Entries taken from a collection:
################

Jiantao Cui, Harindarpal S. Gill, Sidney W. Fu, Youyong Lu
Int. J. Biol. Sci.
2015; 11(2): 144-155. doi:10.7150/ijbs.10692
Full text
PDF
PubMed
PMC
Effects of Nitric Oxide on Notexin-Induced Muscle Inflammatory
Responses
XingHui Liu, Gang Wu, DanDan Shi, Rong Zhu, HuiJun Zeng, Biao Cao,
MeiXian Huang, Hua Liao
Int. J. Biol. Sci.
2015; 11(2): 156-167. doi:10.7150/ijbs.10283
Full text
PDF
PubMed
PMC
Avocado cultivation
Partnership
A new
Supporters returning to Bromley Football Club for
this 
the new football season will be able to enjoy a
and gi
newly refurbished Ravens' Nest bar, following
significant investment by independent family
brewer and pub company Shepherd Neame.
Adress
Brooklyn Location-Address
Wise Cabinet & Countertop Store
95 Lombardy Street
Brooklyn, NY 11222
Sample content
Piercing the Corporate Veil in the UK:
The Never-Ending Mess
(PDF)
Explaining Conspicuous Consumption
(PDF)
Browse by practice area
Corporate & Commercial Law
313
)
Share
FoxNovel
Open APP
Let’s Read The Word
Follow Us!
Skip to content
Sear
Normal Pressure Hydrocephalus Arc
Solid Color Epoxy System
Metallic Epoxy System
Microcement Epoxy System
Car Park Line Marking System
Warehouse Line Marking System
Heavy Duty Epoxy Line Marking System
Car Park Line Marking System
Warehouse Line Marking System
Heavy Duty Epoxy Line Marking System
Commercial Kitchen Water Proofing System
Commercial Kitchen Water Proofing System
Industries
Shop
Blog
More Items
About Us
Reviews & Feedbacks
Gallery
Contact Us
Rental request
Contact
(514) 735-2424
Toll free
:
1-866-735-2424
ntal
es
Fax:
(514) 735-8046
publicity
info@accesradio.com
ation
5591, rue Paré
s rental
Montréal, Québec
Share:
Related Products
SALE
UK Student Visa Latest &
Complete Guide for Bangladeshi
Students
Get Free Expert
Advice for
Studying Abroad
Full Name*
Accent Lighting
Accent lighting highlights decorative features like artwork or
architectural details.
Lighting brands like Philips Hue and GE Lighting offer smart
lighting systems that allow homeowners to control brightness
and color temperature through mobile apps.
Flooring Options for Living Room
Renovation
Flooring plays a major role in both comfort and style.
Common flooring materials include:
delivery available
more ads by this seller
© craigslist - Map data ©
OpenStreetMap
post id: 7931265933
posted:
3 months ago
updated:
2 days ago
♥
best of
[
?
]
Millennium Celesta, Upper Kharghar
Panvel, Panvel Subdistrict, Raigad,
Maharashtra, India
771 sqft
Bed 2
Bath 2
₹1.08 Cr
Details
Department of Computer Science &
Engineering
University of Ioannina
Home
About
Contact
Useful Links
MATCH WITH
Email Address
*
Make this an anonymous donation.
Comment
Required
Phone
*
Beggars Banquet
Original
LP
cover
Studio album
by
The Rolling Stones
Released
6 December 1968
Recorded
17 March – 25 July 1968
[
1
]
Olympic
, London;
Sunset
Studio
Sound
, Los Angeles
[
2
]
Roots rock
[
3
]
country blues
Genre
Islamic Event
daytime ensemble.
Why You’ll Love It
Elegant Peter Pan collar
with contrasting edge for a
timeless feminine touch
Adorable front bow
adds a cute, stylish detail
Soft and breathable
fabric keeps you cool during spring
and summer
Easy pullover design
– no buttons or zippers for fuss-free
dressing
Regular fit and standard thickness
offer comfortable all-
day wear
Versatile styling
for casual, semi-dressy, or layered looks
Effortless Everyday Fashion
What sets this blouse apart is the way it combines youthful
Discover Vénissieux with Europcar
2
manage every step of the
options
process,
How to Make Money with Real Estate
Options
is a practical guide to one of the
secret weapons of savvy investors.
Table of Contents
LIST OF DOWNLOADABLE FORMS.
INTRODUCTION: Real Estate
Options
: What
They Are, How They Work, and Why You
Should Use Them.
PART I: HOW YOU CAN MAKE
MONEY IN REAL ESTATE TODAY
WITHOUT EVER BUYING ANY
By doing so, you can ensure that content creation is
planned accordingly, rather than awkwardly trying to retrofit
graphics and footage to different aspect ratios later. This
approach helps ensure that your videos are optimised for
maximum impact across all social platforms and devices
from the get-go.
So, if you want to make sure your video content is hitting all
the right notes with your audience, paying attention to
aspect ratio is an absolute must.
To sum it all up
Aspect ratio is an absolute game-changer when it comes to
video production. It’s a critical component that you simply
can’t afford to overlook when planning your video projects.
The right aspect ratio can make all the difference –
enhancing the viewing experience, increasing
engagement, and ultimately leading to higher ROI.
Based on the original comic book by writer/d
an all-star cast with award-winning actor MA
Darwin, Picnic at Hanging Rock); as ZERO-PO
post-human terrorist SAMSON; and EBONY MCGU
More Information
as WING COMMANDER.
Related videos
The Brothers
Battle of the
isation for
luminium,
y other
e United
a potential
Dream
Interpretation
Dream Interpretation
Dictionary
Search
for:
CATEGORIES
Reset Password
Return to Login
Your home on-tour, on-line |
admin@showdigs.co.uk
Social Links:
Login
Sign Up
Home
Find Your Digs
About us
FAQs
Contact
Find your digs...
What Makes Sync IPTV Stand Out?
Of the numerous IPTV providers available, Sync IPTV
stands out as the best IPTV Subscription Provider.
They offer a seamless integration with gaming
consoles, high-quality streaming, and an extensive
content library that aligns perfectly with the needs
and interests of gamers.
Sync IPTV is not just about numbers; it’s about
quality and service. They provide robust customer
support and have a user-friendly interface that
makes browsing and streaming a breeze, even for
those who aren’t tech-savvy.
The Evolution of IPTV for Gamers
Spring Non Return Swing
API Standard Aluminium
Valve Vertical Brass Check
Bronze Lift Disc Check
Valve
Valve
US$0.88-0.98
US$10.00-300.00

################

The answer consists of every line above in which the word "Check" occurs.

■ **Task answer**
Valve Vertical Brass Check
Bronze Lift Disc Check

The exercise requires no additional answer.